Z drugiej strony, Airbus może wkrótce skorzystać z delikatnej presji politycznej za kulisami, gdy Polskie Linie Lotnicze LOT zdecydują, kto dostarczy 80 nowych samolotów krótkodystansowych: Airbus czy brazylijski producent Embraer. LOT faktycznie już lata wieloma samolotami Embraer i najwyraźniej jest z nich zadowolony. Jednak obawy o brak solidarności z europejskim lotnictwem mogą ostatecznie doprowadzić LOT do złożenia zamówienia u Airbusa.
Chiny powinny były zamówić dużą liczbę nowych samolotów dawno temu, tylko po to, aby zastąpić obecne. Ale prawie na pewno nie będzie dużego zamówienia w Le Bourget. Źródła branżowe twierdzą, że chiński rząd chce pozostać w cieniu podczas negocjacji nowej umowy handlowej i nie antagonizować strony amerykańskiej dużym zamówieniem dla Airbusa. Umowa handlowa, jeśli dojdzie do skutku, mogłaby być nawet powiązana z dużym zamówieniem na odrzutowce Boeinga; w końcu niewiele towarów handlowych jest tak spektakularnie widocznych jak nowe samoloty. Chociaż Airbus nie odszedłby z pustymi rękami w tym scenariuszu, musiałby jeszcze trochę poczekać.
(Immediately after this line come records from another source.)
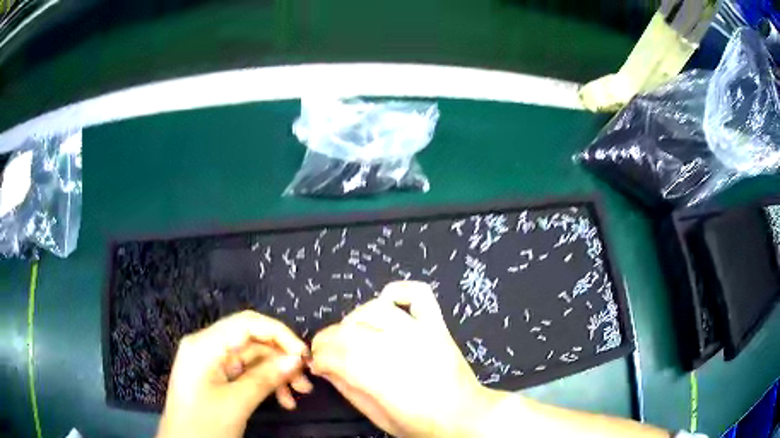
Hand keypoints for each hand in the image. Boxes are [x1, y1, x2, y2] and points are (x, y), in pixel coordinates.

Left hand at [157, 311, 312, 437]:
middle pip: (251, 341)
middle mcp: (207, 347)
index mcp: (205, 345)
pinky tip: (283, 400)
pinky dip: (265, 384)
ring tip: (298, 394)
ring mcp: (211, 363)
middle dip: (280, 359)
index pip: (246, 323)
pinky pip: (246, 373)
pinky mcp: (215, 377)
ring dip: (277, 375)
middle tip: (306, 382)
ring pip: (252, 359)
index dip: (279, 334)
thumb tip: (296, 359)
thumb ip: (266, 377)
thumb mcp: (237, 403)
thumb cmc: (204, 424)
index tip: (304, 356)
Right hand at [309, 281, 490, 436]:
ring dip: (354, 319)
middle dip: (328, 339)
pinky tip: (385, 302)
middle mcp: (398, 348)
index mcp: (382, 378)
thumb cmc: (420, 423)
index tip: (316, 363)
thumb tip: (325, 369)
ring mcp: (420, 332)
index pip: (336, 354)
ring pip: (374, 310)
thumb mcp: (378, 416)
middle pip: (350, 331)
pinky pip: (417, 294)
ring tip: (351, 333)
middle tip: (325, 351)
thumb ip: (348, 390)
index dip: (319, 357)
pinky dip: (398, 291)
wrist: (464, 415)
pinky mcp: (436, 324)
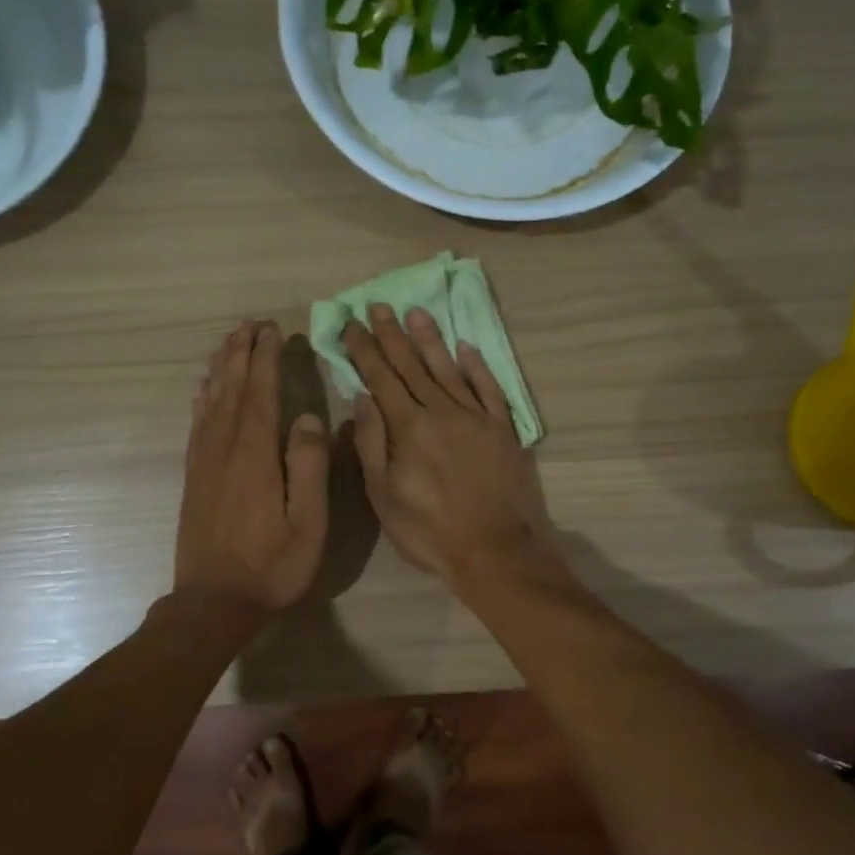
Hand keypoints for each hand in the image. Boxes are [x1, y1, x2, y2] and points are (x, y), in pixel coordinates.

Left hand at [176, 320, 329, 612]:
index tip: (272, 330)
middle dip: (241, 353)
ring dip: (221, 368)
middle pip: (232, 389)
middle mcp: (224, 449)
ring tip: (229, 342)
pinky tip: (204, 388)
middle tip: (250, 323)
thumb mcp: (308, 523)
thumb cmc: (271, 566)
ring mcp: (204, 462)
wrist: (213, 602)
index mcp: (255, 456)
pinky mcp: (194, 476)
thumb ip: (309, 467)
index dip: (266, 359)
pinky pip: (197, 424)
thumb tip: (308, 417)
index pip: (261, 394)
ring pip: (210, 401)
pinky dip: (202, 398)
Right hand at [342, 304, 555, 586]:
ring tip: (417, 313)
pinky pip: (489, 388)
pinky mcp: (503, 428)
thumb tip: (362, 398)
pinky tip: (466, 348)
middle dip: (392, 335)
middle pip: (412, 366)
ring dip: (431, 340)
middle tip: (379, 305)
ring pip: (449, 369)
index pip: (381, 378)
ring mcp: (476, 417)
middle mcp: (442, 412)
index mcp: (409, 428)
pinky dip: (477, 366)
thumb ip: (372, 444)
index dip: (364, 350)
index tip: (351, 324)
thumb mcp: (383, 496)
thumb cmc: (428, 530)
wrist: (493, 549)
Istnieje realne niebezpieczeństwo, że linie lotnicze będą musiały tworzyć floty, które nie są dla nich idealne, ale spełniają cele polityczne. Byłoby to dalsze rozwinięcie maksymy przede wszystkim wzmacniania krajowych firm w sektorze obronnym, nawet jeśli czasami nie mają najlepszych produktów w sektorze obronnym lub w sektorze cywilnym.